Para entonces, el jefe de policía y el agente habían recuperado la serenidad. Echaron una brevísima ojeada a los dos cadáveres disueltos, agarraron a Martell y le obligaron a entrar de nuevo en la capilla.

—Ha asesinado a un niño —dijo Martell, sin poder controlarse—. Le apuñaló por la espalda. ¿Dónde está su honor?

—Lo aclararé ante nuestros tribunales, cura. Ese chico era un asesino, influido por doctrinas peligrosas. Sabía que íbamos a clausurar la capilla. Estar aquí constituía una violación de la ley. ¿Por qué no ha apagado el reactor?

Martell luchaba por encontrar las palabras precisas. Quería decir que no pensaba aceptar la derrota, que se iba a quedar aquí, decidido a luchar hasta el martirio si era necesario, a pesar de la orden que le conminaba a cerrar el templo. Sin embargo, el brutal asesinato de su único converso había doblegado su voluntad.

—Apagaré el reactor —dijo con voz hueca.

—Hágalo.

Martell lo desmanteló. Los policías aguardaron, e intercambiaron miradas de complacencia cuando la luz se desvaneció.

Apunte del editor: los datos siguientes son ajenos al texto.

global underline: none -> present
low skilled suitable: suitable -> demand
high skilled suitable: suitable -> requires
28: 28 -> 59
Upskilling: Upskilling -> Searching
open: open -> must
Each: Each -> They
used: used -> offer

—No es una capilla de verdad sin esa luz encendida, ¿verdad, cura? —preguntó el agente.

—No —respondió Martell—. Creo que también voy a cerrar la capilla.

—No ha durado mucho.

—No.

—Míralo, con esas branquias que se agitan —dijo el jefe de policía—. Todo para parecerse a nosotros, ¿y a quién ha engañado? Vamos a darle una lección.

Avanzaron hacia él. Ambos eran hombres corpulentos y fuertes. Martell estaba desarmado, pero no les tenía miedo. Sabía defenderse. Se acercaron a él, dos figuras de pesadilla, grotescamente inhumanas, de ojos brillantes y hendidos, párpados internos que se movían arriba y abajo por efecto de la tensión, narices pequeñas que oscilaban, branquias temblorosas. Martell hizo un esfuerzo para recordarse que era tan monstruoso como ellos; ahora era un transformado. Su hermano.

—Démosle una fiesta de despedida —dijo el agente.

—Han conseguido su propósito —objetó Martell—. Voy a cerrar la capilla. ¿También necesitan atacarme? ¿De qué tienen miedo? ¿Tan peligrosas son las ideas para ustedes?

Un puño se hundió en la boca de su estómago. Martell se tambaleó, retuvo el aliento y se esforzó en conservar la calma. El canto de una mano golpeó su garganta. Martell la desvió de un manotazo y aferró la muñeca. Se produjo un breve intercambio de iones y el agente se derrumbó, maldiciendo.

—¡Cuidado! ¡Es eléctrico!

—No pretendo hacerles daño —advirtió Martell—. Déjenme salir.

Las manos volaron hacia los cuchillos. Martell esperó. Después, poco a poco, la tensión disminuyó. Los venusinos se hicieron a un lado, como dando la discusión por concluida. Después de todo, habían logrado dar al traste con la misión vorster, y ahora parecían ser reacios a enfrentarse con el misionero derrotado.

—Lárguese de la ciudad, terrícola —masculló el jefe de policía—. Vuelva a su lugar de origen. No vuelva a enredarnos con su religión de pacotilla. No nos interesa ninguna. ¡Fuera!